Der Alterungsprozess der Deutschen schreitet voran, und die Vorausberechnungen des Statistischen Bundesamtes sprechen eine deutliche Sprache: Im Jahr 2035 wird fast die Hälfte der Bevölkerung über 50 Jahre alt sein, und 2050 wird es doppelt so viele 60-Jährige wie Neugeborene geben. Spätestens dann wird die Demografie dem Jugendwahn ein Ende setzen. Es ist also an der Zeit, dass sich die Verantwortlichen in den Personalabteilungen auf das Potenzial der Älteren besinnen. Schon heute sind sich die befragten Unternehmen der Stärken der "Generation 50 plus" durchaus bewusst. So schreiben 67 Prozent älteren Mitarbeitern eine höhere soziale Kompetenz zu als ihren jüngeren Kollegen, auch bei Fachwissen (65 Prozent) und Urteilsvermögen (89 Prozent) überflügeln sie die Jungspunde. Welchen Grund hat es also, dass der Anteil der über 54-Jährigen in den Unternehmen bei einem guten Drittel der Befragten bei nur 6 bis 11 Prozent liegt? Die vermeintlichen Schwächen der Älteren wiegen anscheinend schwerer: Nur knapp 2 Prozent der Befragten halten ältere Mitarbeiter für flexibel, und niemand attestiert ihnen eine höhere Lernbereitschaft als den Jüngeren.

"Altersgerechte Personalpolitik ist eine Frage der unternehmerischen Weitsicht", weiß Silke Masurat, Prokuristin der compamedia GmbH. Denn Mittelständler können sich mit einfachen Instrumenten demografiefest machen, um auch in Zukunft wettbewerbsfähig zu bleiben. Ergonomische Arbeitsplatzgestaltung zum Beispiel vermeidet und kompensiert so manches körperliche Handicap. Systematische Förderungen und Weiterbildungsmaßnahmen für ältere Mitarbeiter halten geistig fit und auf dem neuesten Stand. Vor dem Hintergrund des Fachkräftemangels sind diese Maßnahmen bitter nötig, warnt Masurat: "Ältere Belegschaften dürfen nicht länger als Problem, sondern sollten als Erfolgsfaktor angesehen werden. Der Mangel an Fach- und Führungskräften und der prognostizierte demografische Wandel fordern von den Mittelständlern neue Strategien, damit sie im Kampf um die besten Arbeitnehmer erfolgreich sein können."

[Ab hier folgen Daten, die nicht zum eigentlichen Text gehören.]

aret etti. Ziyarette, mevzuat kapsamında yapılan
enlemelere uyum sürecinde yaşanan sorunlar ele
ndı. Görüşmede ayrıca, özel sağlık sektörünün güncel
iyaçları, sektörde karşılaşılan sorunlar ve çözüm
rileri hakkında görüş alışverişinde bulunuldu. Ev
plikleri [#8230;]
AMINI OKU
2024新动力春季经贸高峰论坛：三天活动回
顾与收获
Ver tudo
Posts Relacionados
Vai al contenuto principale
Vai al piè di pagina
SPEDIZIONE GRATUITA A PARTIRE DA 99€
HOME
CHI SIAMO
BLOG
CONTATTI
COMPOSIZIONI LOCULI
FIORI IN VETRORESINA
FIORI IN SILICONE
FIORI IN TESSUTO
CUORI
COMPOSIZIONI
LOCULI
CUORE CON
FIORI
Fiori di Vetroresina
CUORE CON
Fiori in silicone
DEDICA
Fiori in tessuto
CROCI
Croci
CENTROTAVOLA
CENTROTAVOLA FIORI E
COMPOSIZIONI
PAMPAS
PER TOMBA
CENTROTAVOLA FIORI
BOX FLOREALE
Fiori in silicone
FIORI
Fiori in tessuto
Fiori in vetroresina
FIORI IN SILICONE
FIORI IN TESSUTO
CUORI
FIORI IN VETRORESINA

Einige Unternehmen haben die Zeichen der Zeit erkannt und machen es anders. Wie zum Beispiel das Blomberger Unternehmen Phoenix Contact GmbH & Co. KG. Geschäftsführer Prof. Dr. Gunther Olesch weiß, wie wertvoll die "Generation Gold" für sein Unternehmen ist. Das Alter eines Bewerbers spielt für ihn keine Rolle, denn: "Qualifikation und Erfahrung sind entscheidend. Das ist der große Trumpf der Älteren. Und da Fachkräfte in Deutschland zur Mangelware werden, ist es sehr kurzsichtig nicht auch Menschen jenseits der 50 einzustellen." Doch nicht nur bei der Rekrutierung setzt Olesch auf die Erfahrung des Alters. Auch die gezielte Förderung älterer Mitarbeiter, nach dem Prinzip des lebenslangen Lernens, gehört bei Phoenix Contact zur Unternehmenskultur. Altersgemischte Arbeitsteams und Mentorenprogramme sorgen für den notwendigen Wissenstransfer im Unternehmen. Diese Strategie geht für den Mittelständler aus Nordrhein-Westfalen auf. Für seine Arbeitgeberqualitäten wurde er schon mehrfach mit dem "Top Job"-Gütesiegel ausgezeichnet.

Die Umfrage
Die Ergebnisse der Erhebung zum Thema "Generation 50 plus" basieren auf einer Onlineumfrage der compamedia GmbH vom September 2007. Der Erhebungszeitraum lag zwischen dem 29. August und dem 12. September 2007. Befragt wurden 526 mittelständische Unternehmen, branchenübergreifend und deutschlandweit.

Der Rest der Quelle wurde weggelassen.